◆ Provided records ◆
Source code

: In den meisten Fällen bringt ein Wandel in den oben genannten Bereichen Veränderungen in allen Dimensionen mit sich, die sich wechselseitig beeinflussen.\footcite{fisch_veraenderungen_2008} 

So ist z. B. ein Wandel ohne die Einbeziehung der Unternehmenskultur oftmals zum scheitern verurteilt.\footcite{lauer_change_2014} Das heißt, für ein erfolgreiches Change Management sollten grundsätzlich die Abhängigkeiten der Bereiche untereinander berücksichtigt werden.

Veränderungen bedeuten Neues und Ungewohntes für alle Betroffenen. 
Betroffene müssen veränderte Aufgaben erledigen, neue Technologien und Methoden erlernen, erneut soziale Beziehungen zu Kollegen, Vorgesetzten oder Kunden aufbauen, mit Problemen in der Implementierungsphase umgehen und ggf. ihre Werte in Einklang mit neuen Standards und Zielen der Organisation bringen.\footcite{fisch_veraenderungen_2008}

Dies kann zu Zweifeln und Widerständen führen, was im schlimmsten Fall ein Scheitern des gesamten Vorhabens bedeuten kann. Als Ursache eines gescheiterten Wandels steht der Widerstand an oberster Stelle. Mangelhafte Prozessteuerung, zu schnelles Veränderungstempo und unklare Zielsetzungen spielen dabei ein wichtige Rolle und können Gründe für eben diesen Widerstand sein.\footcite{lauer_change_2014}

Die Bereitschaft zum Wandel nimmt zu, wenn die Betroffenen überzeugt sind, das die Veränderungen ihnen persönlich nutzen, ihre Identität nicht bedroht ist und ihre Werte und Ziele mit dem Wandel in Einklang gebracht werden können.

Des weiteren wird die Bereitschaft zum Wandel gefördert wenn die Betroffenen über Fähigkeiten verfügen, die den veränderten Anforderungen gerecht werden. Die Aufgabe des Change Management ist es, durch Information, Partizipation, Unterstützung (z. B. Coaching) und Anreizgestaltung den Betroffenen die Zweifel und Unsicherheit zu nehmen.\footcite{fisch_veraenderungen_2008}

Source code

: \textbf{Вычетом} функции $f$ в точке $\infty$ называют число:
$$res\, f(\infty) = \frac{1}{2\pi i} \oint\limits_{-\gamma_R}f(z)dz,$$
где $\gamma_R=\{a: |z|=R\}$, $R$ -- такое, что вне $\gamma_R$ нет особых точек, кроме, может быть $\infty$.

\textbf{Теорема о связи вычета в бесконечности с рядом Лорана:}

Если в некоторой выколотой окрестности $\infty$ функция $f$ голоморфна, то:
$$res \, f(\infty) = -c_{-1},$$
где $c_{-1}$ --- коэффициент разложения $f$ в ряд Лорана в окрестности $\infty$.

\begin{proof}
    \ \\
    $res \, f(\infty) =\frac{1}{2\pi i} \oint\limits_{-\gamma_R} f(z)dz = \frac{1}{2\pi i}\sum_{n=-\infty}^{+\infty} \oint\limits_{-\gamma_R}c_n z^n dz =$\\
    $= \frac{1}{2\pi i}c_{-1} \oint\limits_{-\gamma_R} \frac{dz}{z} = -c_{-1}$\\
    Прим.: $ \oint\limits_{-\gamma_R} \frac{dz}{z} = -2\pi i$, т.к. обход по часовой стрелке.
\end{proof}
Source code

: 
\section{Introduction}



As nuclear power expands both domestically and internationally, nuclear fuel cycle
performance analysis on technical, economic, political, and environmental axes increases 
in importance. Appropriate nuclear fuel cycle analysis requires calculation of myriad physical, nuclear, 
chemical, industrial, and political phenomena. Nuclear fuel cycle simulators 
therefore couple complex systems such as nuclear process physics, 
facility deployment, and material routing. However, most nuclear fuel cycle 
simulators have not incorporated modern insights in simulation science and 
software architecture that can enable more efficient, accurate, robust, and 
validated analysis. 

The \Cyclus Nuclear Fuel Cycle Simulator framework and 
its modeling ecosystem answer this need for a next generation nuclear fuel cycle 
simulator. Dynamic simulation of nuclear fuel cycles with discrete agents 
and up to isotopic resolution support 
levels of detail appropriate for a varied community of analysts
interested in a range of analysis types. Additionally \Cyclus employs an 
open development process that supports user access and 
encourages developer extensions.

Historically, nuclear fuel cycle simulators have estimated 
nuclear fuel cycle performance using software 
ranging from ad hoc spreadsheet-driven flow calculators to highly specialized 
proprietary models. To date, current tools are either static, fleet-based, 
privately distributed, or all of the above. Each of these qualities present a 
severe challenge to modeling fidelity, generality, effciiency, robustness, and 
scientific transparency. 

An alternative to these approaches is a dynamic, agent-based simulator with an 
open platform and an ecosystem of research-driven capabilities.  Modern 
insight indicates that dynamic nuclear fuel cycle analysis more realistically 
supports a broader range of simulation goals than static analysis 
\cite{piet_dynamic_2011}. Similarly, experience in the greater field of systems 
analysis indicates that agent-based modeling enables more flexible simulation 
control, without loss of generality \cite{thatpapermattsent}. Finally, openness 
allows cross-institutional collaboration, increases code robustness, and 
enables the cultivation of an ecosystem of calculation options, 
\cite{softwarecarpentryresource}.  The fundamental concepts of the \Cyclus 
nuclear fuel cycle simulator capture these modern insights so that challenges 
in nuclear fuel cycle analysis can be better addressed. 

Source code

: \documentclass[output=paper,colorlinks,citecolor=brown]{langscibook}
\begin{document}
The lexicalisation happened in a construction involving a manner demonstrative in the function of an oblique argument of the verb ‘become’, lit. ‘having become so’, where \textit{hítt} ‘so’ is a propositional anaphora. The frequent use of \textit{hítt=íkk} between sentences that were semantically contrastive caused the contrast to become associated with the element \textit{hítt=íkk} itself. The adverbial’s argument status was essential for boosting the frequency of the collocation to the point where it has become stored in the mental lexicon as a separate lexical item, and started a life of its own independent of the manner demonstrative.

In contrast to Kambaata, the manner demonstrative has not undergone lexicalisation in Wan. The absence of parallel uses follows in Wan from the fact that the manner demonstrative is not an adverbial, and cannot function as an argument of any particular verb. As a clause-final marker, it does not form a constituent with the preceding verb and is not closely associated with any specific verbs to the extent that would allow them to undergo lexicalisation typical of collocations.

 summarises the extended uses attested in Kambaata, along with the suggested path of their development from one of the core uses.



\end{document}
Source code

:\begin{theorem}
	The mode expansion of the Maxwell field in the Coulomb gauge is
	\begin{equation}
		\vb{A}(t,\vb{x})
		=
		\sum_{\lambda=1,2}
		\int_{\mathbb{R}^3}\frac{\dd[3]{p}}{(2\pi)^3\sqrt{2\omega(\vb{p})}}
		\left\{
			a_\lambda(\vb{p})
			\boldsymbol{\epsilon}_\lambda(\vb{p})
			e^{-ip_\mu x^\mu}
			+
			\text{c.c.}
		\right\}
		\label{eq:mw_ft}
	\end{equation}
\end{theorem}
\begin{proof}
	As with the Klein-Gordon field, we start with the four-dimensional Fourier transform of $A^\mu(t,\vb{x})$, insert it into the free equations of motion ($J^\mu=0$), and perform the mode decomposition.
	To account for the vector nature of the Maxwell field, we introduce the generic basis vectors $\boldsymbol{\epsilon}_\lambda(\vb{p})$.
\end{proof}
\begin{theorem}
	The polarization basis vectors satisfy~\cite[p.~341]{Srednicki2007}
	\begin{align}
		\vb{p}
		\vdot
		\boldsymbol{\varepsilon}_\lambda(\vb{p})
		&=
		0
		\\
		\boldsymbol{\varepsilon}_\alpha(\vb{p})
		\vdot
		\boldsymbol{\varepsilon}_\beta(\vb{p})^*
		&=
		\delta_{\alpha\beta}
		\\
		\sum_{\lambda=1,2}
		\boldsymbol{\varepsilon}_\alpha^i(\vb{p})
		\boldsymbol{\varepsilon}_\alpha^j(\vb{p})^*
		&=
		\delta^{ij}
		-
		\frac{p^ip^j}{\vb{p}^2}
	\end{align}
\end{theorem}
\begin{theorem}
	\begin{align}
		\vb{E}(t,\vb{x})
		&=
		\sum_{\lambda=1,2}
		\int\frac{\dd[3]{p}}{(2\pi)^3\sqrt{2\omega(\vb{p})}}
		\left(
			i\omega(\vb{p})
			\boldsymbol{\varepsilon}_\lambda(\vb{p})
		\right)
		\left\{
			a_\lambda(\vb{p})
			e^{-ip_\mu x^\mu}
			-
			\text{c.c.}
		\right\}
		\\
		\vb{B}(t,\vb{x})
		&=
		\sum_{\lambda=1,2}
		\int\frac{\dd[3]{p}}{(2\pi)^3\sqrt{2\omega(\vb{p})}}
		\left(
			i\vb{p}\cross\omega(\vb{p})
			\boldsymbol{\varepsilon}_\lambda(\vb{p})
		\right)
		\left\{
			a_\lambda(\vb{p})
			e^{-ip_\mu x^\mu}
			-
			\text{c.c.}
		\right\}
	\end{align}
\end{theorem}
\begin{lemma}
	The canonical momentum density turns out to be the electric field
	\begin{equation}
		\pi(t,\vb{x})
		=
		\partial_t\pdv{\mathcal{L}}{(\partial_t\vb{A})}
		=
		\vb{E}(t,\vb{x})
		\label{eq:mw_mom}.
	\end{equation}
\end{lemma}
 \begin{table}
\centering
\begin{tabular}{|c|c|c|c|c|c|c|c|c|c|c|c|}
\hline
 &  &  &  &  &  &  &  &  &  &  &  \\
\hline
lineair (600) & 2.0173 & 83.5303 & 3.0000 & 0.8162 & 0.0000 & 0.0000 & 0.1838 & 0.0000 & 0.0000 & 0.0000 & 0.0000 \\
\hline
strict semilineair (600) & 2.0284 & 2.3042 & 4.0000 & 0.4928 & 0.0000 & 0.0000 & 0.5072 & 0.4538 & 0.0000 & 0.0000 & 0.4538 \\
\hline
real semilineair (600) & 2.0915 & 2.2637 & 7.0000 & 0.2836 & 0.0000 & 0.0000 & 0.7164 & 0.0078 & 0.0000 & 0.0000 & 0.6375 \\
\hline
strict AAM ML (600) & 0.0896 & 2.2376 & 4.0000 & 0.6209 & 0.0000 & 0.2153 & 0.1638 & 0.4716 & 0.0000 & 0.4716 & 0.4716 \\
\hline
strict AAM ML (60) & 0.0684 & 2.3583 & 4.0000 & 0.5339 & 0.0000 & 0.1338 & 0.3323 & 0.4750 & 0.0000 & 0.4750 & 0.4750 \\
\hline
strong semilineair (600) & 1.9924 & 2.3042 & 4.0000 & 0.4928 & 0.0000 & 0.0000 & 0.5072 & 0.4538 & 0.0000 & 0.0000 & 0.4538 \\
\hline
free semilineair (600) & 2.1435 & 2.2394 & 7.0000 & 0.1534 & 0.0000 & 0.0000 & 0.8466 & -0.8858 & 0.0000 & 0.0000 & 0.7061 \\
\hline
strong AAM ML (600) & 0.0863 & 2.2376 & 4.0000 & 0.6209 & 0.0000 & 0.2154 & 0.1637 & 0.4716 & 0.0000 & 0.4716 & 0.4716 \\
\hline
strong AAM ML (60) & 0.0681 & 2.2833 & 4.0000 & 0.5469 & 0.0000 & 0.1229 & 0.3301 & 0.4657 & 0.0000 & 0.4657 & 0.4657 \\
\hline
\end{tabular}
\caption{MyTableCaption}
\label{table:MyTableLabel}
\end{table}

◆ Directive ◆
In the material above, transcribe exactly the lines beginning at the one with "In den meisten" and ending at the one with "Die Bereitschaft zum Wandel nimmt", both included.

◆ Output ◆
: In den meisten Fällen bringt ein Wandel in den oben genannten Bereichen Veränderungen in allen Dimensionen mit sich, die sich wechselseitig beeinflussen.\footcite{fisch_veraenderungen_2008} 

So ist z. B. ein Wandel ohne die Einbeziehung der Unternehmenskultur oftmals zum scheitern verurteilt.\footcite{lauer_change_2014} Das heißt, für ein erfolgreiches Change Management sollten grundsätzlich die Abhängigkeiten der Bereiche untereinander berücksichtigt werden.

Veränderungen bedeuten Neues und Ungewohntes für alle Betroffenen. 
Betroffene müssen veränderte Aufgaben erledigen, neue Technologien und Methoden erlernen, erneut soziale Beziehungen zu Kollegen, Vorgesetzten oder Kunden aufbauen, mit Problemen in der Implementierungsphase umgehen und ggf. ihre Werte in Einklang mit neuen Standards und Zielen der Organisation bringen.\footcite{fisch_veraenderungen_2008}

Dies kann zu Zweifeln und Widerständen führen, was im schlimmsten Fall ein Scheitern des gesamten Vorhabens bedeuten kann. Als Ursache eines gescheiterten Wandels steht der Widerstand an oberster Stelle. Mangelhafte Prozessteuerung, zu schnelles Veränderungstempo und unklare Zielsetzungen spielen dabei ein wichtige Rolle und können Gründe für eben diesen Widerstand sein.\footcite{lauer_change_2014}

Die Bereitschaft zum Wandel nimmt zu, wenn die Betroffenen überzeugt sind, das die Veränderungen ihnen persönlich nutzen, ihre Identität nicht bedroht ist und ihre Werte und Ziele mit dem Wandel in Einklang gebracht werden können.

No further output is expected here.